Applications of low-level laser therapy (LLLT) on muscle skeletal

disorders are probably higher than any other type of laser therapy

applications in health sciences. This is easily visible from the dose

table of the World Association for Laser Therapy (WALT). This

dose table adresses different irradiation protocols according to the

lesion area, which was only described referring to muscle skeletal

disorders, and among them, the rheumatoid arthritis. Although a

reasonable number of studies show the anti-inflammatory effect

of LLLT in a variety of arthritis animal models induced for

different pathways, there is no action mechanism for describing

exactly what cellular signaling is responsible for low-level laser

effects. In fact, diverse authors have found different cellular

mechanisms for describing the beneficial effects of LLLT. This does

not mean that experimental designs from studies with animal

model for arthritis have been poorly delineated; the viewpoint is

that LLLT reveals different signaling pathways according to the

inflammatory environment. For this reason, an increasing number

of authors have reported that instead of LLLT reducing all chemical

mediators of inflammatory process similar to what happens in

treatment with glucocorticoid, laser therapy can modulate the pro-

inflammatory response, increasing both the mRNA expression and

the protein concentration of anti-inflammatory mediators such

as IL-10 (tendinitis model) and heat shock protein-72 (HSP72)

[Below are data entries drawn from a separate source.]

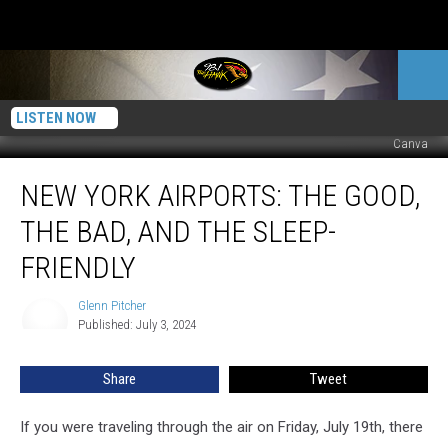
LISTEN NOW
Canva
New
NEW YORK AIRPORTS: THE GOOD,
York
Airports:
THE BAD, AND THE SLEEP-
The
Good,
FRIENDLY
the
Bad,
Glenn Pitcher
Glenn
and
Published: July 3, 2024
Pitcher
the
Sleep-
Share
Tweet
Friendly
If you were traveling through the air on Friday, July 19th, there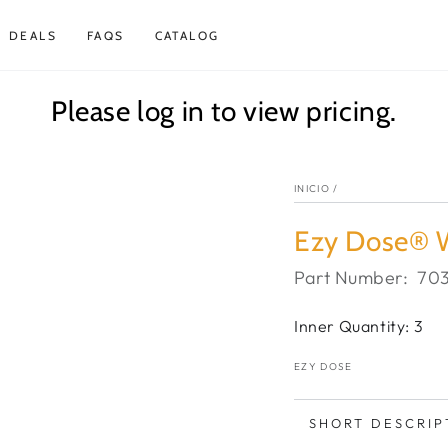
DEALS
FAQS
CATALOG
Please log in to view pricing.
INICIO
/
Ezy Dose® W
Part Number:
70
Inner Quantity: 3
EZY DOSE
SHORT DESCRIP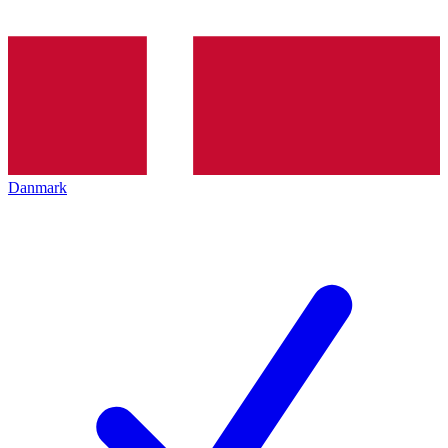
Danmark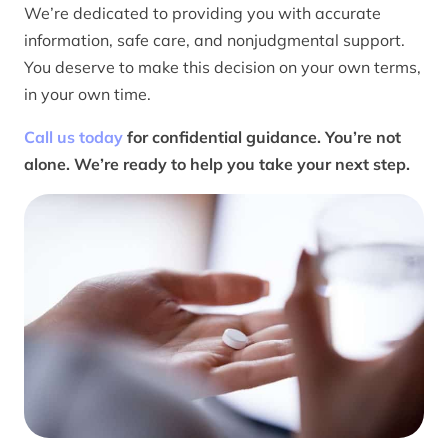
We’re dedicated to providing you with accurate
information, safe care, and nonjudgmental support.
You deserve to make this decision on your own terms,
in your own time.
Call us today
for confidential guidance. You’re not
alone. We’re ready to help you take your next step.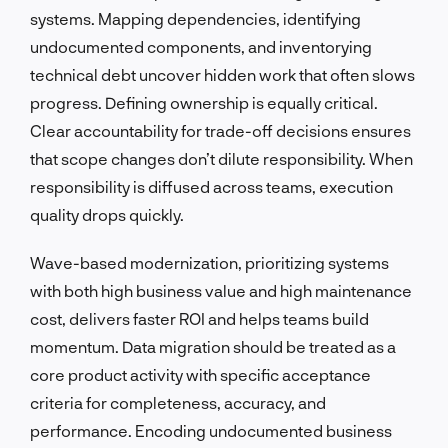
systems. Mapping dependencies, identifying
undocumented components, and inventorying
technical debt uncover hidden work that often slows
progress. Defining ownership is equally critical.
Clear accountability for trade-off decisions ensures
that scope changes don’t dilute responsibility. When
responsibility is diffused across teams, execution
quality drops quickly.
Wave-based modernization, prioritizing systems
with both high business value and high maintenance
cost, delivers faster ROI and helps teams build
momentum. Data migration should be treated as a
core product activity with specific acceptance
criteria for completeness, accuracy, and
performance. Encoding undocumented business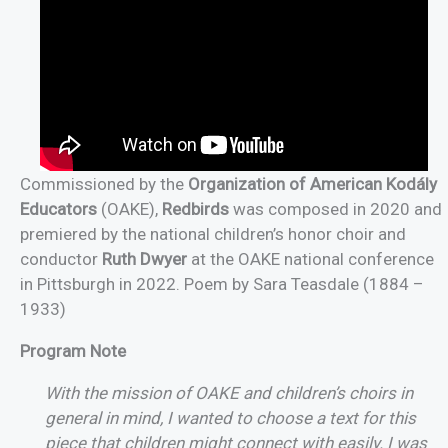
Commissioned by the
Organization of American Kodály
Educators
(OAKE),
Redbirds
was composed in 2020 and
premiered by the national children’s honor choir and
conductor
Ruth Dwyer
at the OAKE national conference
in Pittsburgh in 2022. Poem by Sara Teasdale (1884 –
1933)
Program Note
With the mission of OAKE and children’s choirs in
general in mind, I wanted to choose a text for this
piece that children might connect with easily. I was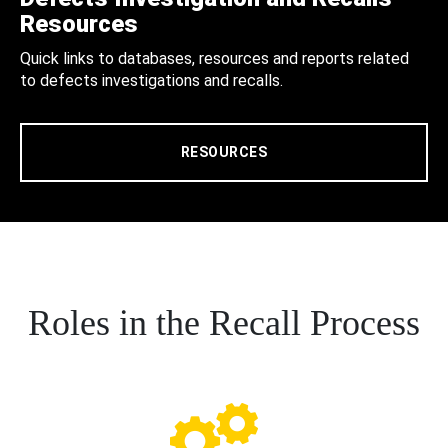
Resources
Quick links to databases, resources and reports related
to defects investigations and recalls.
RESOURCES
Roles in the Recall Process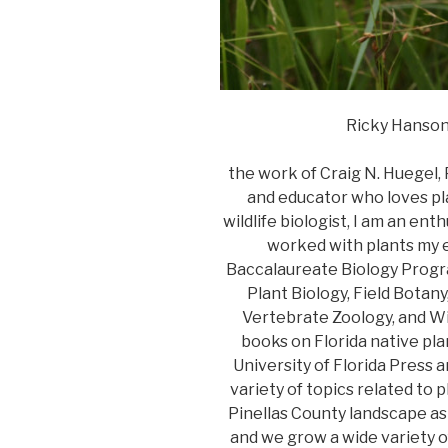
Ricky Hanson 
the work of Craig N. Huegel,
and educator who loves pl
wildlife biologist, I am an en
worked with plants my en
Baccalaureate Biology Progra
Plant Biology, Field Botan
Vertebrate Zoology, and Wil
books on Florida native pla
University of Florida Press 
variety of topics related to p
Pinellas County landscape as
and we grow a wide variety o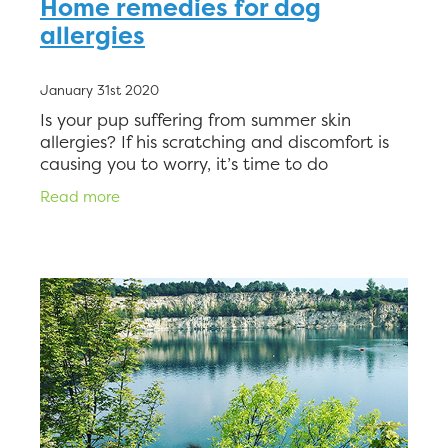
Home remedies for dog
allergies
January 31st 2020
Is your pup suffering from summer skin
allergies? If his scratching and discomfort is
causing you to worry, it’s time to do
something about it. But with so many
Read more
options on the market offering rel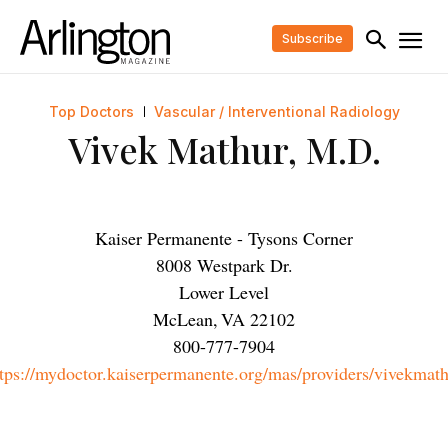
Subscribe
Top Doctors
Vascular / Interventional Radiology
Vivek Mathur, M.D.
Kaiser Permanente - Tysons Corner
8008 Westpark Dr.
Lower Level
McLean
,
VA
22102
800-777-7904
tps://mydoctor.kaiserpermanente.org/mas/providers/vivekmat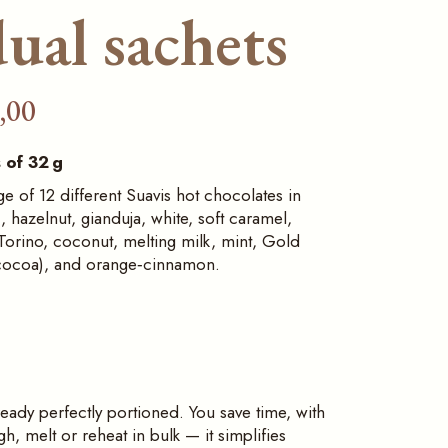
ual sachets
,00
 of 32 g
 of 12 different Suavis hot chocolates in
c, hazelnut, gianduja, white, soft caramel,
orino, coconut, melting milk, mint, Gold
cocoa), and orange‑cinnamon.
ready perfectly portioned. You save time, with
, melt or reheat in bulk — it simplifies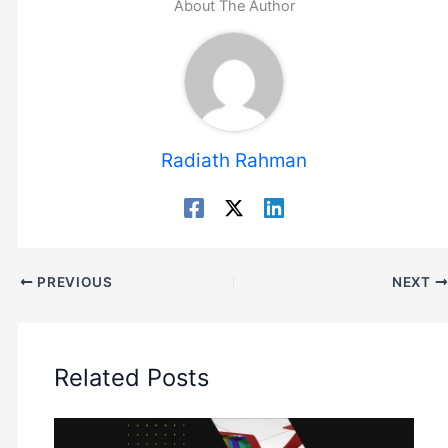
About The Author
Radiath Rahman
PREVIOUS
NEXT
Related Posts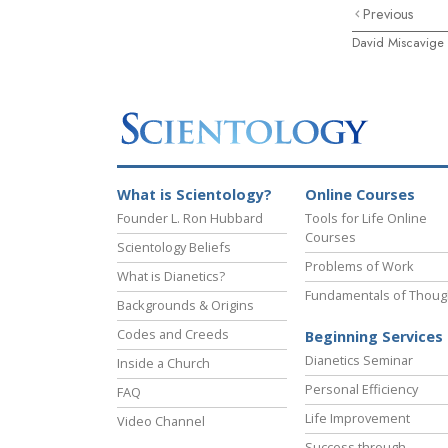
Previous
David Miscavige
What is Scientology?
Online Courses
Founder L. Ron Hubbard
Tools for Life Online
Courses
Scientology Beliefs
Problems of Work
What is Dianetics?
Fundamentals of Thoug
Backgrounds & Origins
Codes and Creeds
Beginning Services
Dianetics Seminar
Inside a Church
Personal Efficiency
FAQ
Life Improvement
Video Channel
Success through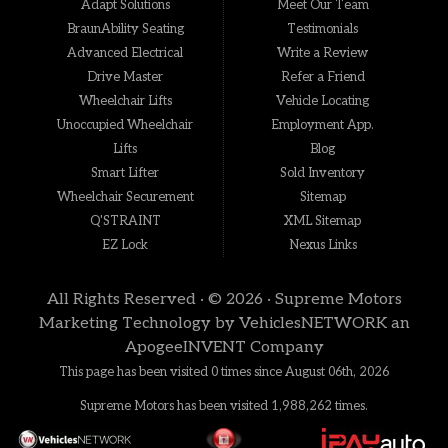
Adapt Solutions
Meet Our Team
BraunAbility Seating
Testimonials
Advanced Electrical
Write a Review
Drive Master
Refer a Friend
Wheelchair Lifts
Vehicle Locating
Unoccupied Wheelchair
Employment App.
Lifts
Blog
Smart Lifter
Sold Inventory
Wheelchair Securement
Sitemap
Q'STRAINT
XML Sitemap
EZ Lock
Nexus Links
All Rights Reserved · © 2026 ·
Supreme Motors
Marketing Technology by
VehiclesNETWORK
an
ApogeeINVENT Company
This page has been visited 0 times since August 06th, 2026
Supreme Motors has been visited 1,988,262 times.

(chondrocytes in rheumatoid arthritis). Thus, these effects suggest

that LLLT, in models of joint inflammation, acts as a homeostasis

regulator to maintain balance between anti-and pro-inflammatory

responses. Naturally, experimental studies reported in this chapter

deserve caution when extrapolated to cellular response in humans.

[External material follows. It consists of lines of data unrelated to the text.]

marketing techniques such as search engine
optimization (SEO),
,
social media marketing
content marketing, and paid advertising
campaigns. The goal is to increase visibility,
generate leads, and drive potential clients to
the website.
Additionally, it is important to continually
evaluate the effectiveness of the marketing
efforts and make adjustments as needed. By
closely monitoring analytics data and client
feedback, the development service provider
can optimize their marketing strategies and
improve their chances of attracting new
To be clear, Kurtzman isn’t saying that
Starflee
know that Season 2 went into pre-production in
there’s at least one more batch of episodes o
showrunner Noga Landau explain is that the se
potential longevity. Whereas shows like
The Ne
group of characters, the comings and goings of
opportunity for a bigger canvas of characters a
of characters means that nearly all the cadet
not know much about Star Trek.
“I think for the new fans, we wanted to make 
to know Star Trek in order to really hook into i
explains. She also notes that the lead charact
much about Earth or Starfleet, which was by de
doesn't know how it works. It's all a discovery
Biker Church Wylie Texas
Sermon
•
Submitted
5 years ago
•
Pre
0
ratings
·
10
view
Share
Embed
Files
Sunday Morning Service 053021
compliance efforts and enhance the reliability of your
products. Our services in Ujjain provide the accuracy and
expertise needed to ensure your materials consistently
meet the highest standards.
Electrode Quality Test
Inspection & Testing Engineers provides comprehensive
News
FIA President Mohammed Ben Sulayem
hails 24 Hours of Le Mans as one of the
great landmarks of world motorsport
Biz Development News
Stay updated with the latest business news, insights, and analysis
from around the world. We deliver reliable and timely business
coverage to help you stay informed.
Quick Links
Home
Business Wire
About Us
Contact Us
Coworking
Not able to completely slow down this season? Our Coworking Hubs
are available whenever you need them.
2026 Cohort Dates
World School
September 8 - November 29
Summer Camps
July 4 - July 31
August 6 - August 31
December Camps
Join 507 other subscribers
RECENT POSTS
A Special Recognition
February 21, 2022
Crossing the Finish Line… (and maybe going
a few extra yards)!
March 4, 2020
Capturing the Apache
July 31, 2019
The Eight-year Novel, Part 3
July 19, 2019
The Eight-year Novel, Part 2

However, these different signals responsible for laser effect on

rheumatoid arthritis have an important role in the process for

understanding the laser therapy effect in clinical trials as well as the

adjustment of better dosimetry to be used. Another important point

is the resemblance between animal models and clinical symptoms

of rheumatoid arthritis observed in humans. Surely, this gives

reason for trusting experimental results. Moreover, regardless of

the method used to induce rheumatoid arthritis (auto-immune or

septic) in animal models, a majority of studies describe that LLLT

is efficient in attenuating at least one of the symptoms of joint

inflammation without producing any side effect.